▶ _To do_
Going line by line through the records below, count those containing the word "least", then give only the count.

====== Data listing ======

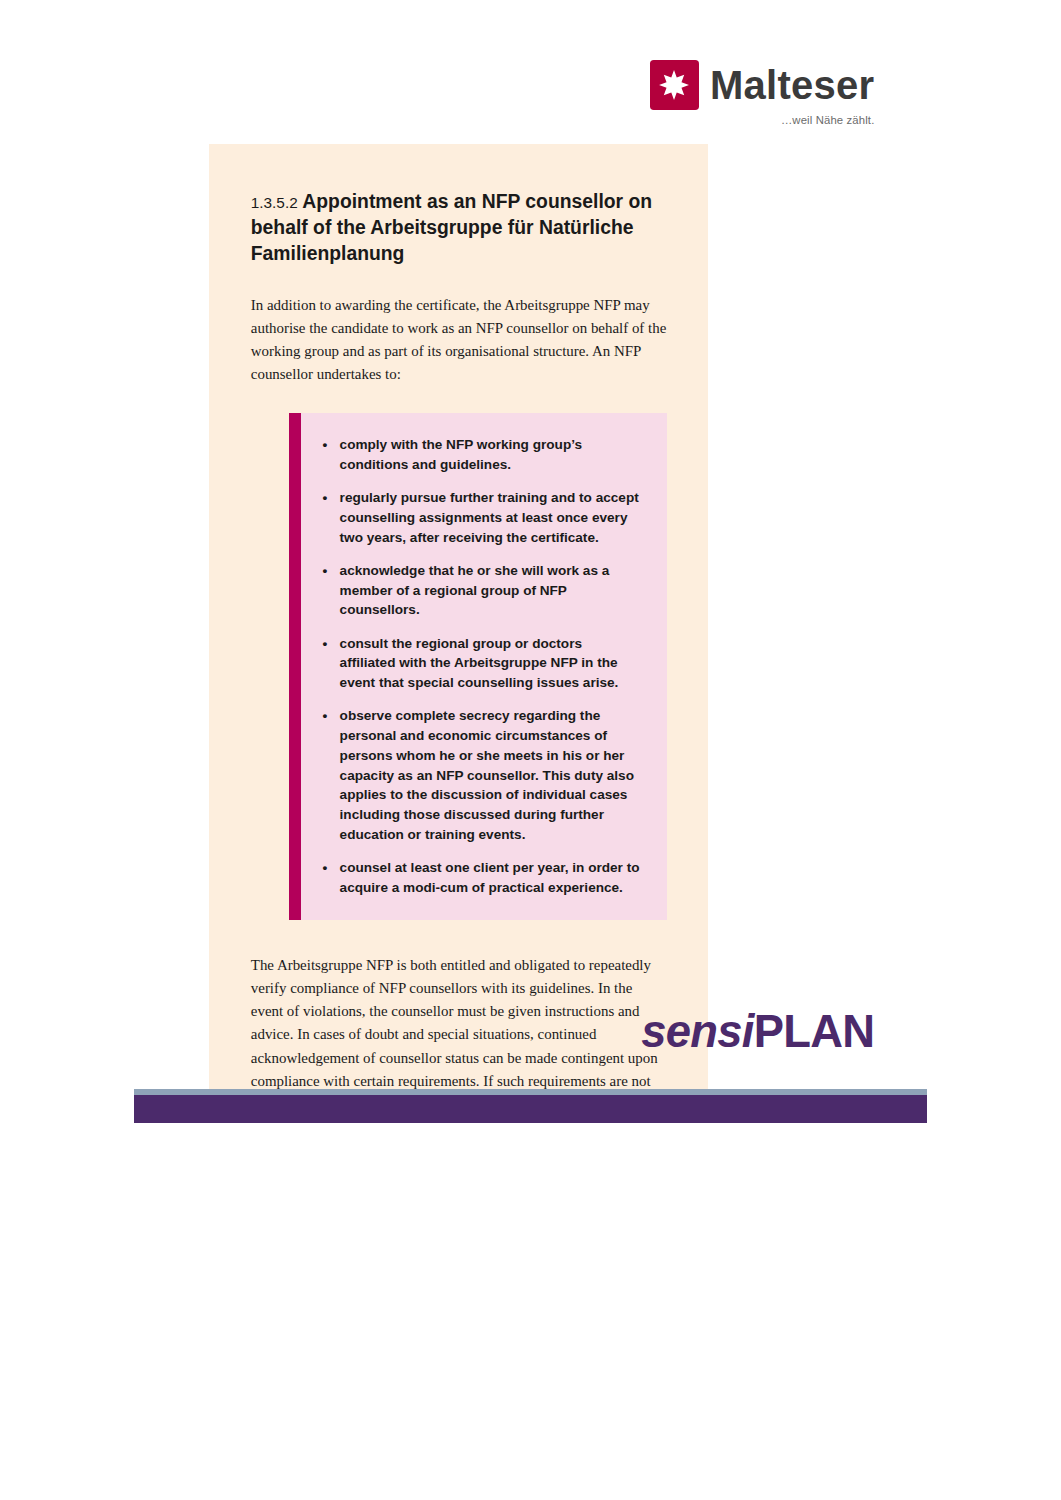Malteser
…weil Nähe zählt.
1.3.5.2 Appointment as an NFP counsellor on behalf of the Arbeitsgruppe für Natürliche Familienplanung
In addition to awarding the certificate, the Arbeitsgruppe NFP may authorise the candidate to work as an NFP counsellor on behalf of the working group and as part of its organisational structure. An NFP counsellor undertakes to:
comply with the NFP working group’s conditions and guidelines.
regularly pursue further training and to accept counselling assignments at least once every two years, after receiving the certificate.
acknowledge that he or she will work as a member of a regional group of NFP counsellors.
consult the regional group or doctors affiliated with the Arbeitsgruppe NFP in the event that special counselling issues arise.
observe complete secrecy regarding the personal and economic circumstances of persons whom he or she meets in his or her capacity as an NFP counsellor. This duty also applies to the discussion of individual cases including those discussed during further education or training events.
counsel at least one client per year, in order to acquire a modi-cum of practical experience.
The Arbeitsgruppe NFP is both entitled and obligated to repeatedly verify compliance of NFP counsellors with its guidelines. In the event of violations, the counsellor must be given instructions and advice. In cases of doubt and special situations, continued acknowledgement of counsellor status can be made contingent upon compliance with certain requirements. If such requirements are not met, or if the counsellor repeatedly and unequivocally breaches the Arbeitsgruppe NFP guidelines, the working group must revoke its acknowledgement.
sensi PLAN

======

▶ _Answer for this exercise_
2